High-performance computing tackles hepatitis
The Cornell Center for Advanced Computing (CAC) has received a High-Performance Computing Innovation Excellence Award from the International Data Corp. "for the outstanding application of HPC (high-performance computing) for business and scientific achievements" for crunching hepatitis C virus data up to 175 times faster on its experimental MATLAB computing resource.
Researchers from the Centers for Disease Control (CDC) used the Cornell resource for computations that provided a better understanding of networks of coordinated amino-acid variation that may enable the discovery of new therapeutic targets for the hepatitis C virus.
The award was presented at SC11, the international conference for high-performance computing, networking, storage and analysis, in Seattle, Nov. 12-18.
MATLAB is a high-level technical computing language widely used in science. CAC has deployed the language on a 512-core parallel cluster that allows researchers to run applications rapidly by dividing problems into many parts that run simultaneously. Scientists nationwide can run applications on the MATLAB cluster from their own desktops via the TeraGrid high-speed research network.

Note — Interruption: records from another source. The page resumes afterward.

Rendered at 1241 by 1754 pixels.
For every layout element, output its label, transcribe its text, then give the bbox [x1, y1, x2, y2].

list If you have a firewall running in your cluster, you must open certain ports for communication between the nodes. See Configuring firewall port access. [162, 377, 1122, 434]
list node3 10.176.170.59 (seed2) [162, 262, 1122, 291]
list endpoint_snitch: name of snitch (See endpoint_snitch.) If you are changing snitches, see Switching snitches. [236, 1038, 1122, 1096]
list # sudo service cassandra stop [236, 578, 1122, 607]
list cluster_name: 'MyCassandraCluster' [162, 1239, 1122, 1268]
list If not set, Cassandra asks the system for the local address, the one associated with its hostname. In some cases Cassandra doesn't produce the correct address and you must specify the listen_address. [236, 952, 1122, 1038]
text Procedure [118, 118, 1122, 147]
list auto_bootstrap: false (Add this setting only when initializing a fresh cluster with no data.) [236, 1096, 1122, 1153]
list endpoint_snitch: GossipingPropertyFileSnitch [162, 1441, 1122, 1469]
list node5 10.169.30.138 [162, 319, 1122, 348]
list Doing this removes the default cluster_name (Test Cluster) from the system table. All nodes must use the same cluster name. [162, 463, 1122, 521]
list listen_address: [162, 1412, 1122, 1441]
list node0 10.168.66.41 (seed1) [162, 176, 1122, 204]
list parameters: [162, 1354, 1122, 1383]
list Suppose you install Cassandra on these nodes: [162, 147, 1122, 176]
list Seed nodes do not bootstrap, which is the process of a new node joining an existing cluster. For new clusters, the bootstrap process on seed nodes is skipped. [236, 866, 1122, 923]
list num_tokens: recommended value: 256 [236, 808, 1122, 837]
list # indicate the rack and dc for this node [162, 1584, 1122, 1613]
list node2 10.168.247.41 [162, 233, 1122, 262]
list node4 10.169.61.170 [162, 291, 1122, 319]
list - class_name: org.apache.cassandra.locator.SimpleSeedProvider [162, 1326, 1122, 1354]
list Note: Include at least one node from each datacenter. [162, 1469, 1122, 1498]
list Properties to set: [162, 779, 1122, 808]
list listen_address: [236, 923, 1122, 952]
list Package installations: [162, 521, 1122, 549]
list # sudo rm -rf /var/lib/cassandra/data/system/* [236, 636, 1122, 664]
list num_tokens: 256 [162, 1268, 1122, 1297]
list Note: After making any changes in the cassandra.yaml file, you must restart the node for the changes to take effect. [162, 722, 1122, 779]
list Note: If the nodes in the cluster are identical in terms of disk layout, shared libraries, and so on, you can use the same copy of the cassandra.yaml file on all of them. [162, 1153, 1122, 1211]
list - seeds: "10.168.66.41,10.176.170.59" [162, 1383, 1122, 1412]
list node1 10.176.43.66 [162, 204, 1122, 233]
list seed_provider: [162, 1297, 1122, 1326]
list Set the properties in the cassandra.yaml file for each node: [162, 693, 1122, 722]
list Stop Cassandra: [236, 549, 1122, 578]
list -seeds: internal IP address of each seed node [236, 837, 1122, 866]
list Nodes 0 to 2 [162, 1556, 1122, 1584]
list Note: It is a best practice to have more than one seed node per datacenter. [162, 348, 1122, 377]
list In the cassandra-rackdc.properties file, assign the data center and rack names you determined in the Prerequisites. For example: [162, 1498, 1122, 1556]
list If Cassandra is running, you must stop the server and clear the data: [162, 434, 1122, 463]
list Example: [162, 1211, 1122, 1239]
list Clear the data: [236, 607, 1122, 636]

The total lifetime medical cost for 3.6 million Americans with hepatitis will come to $360 billion in today's dollars, researchers said. "The significance of high-performance computing to the private sector will only be fully appreciated when examples such as these are recognized for their economic value," said Cynthia McIntyre, senior vice president for the HPC Initiative at the Council on Competitiveness.

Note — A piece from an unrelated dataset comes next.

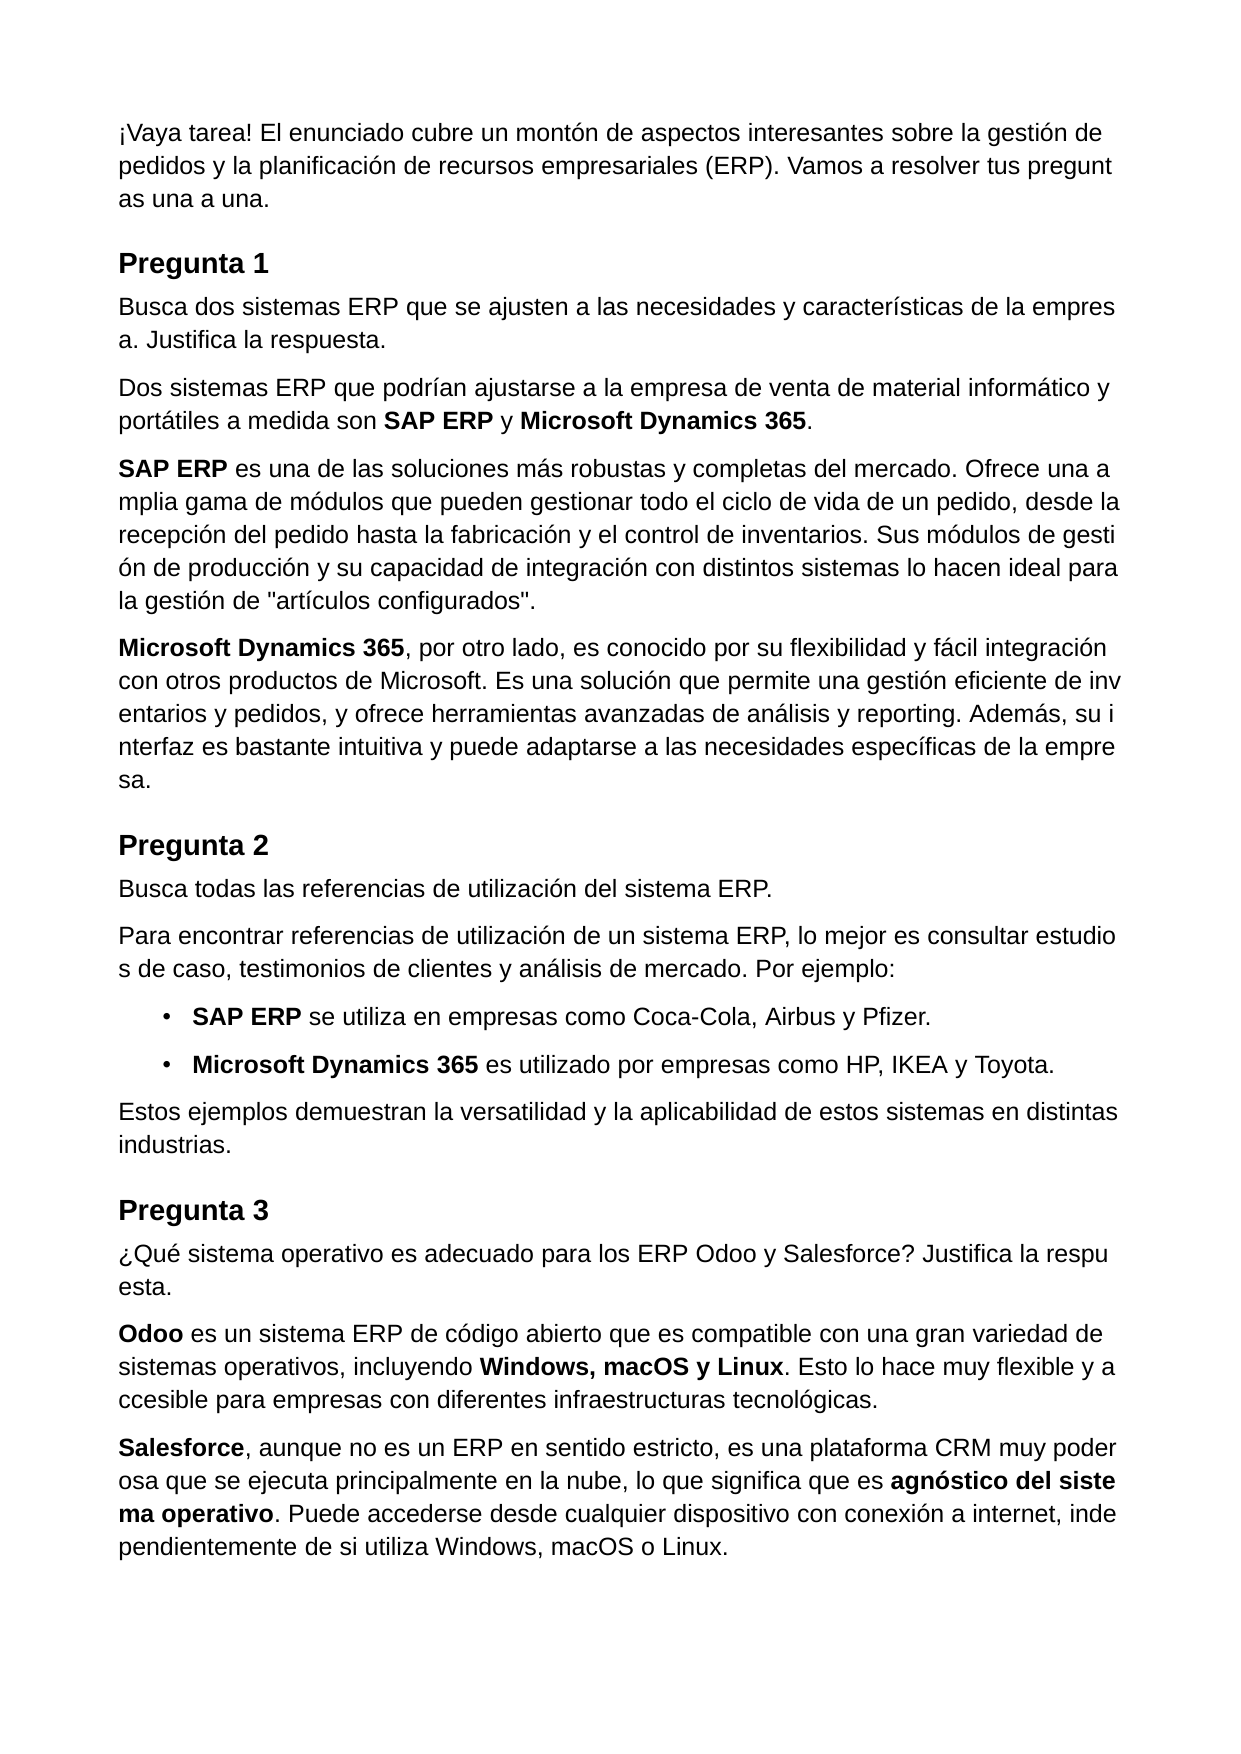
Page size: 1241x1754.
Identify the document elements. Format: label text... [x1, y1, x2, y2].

"Research on HCV is just one of the many projects that kept the MATLAB experimental resource saturated," reported David Lifka, principal investigator of the National Science Foundation-funded project that received additional support from Dell, Intel, Microsoft and MathWorks. "Over 500,000 jobs ran on the system in two years, generating new scientific insights and publications in condensed matter physics, gravitational wave detection, biomedical imaging, orthopedics, neuroscience and optics," he noted.
Project partner Purdue University has also enabled the resource to work as a transparent and efficient computational engine for nanotechnology applications, he said.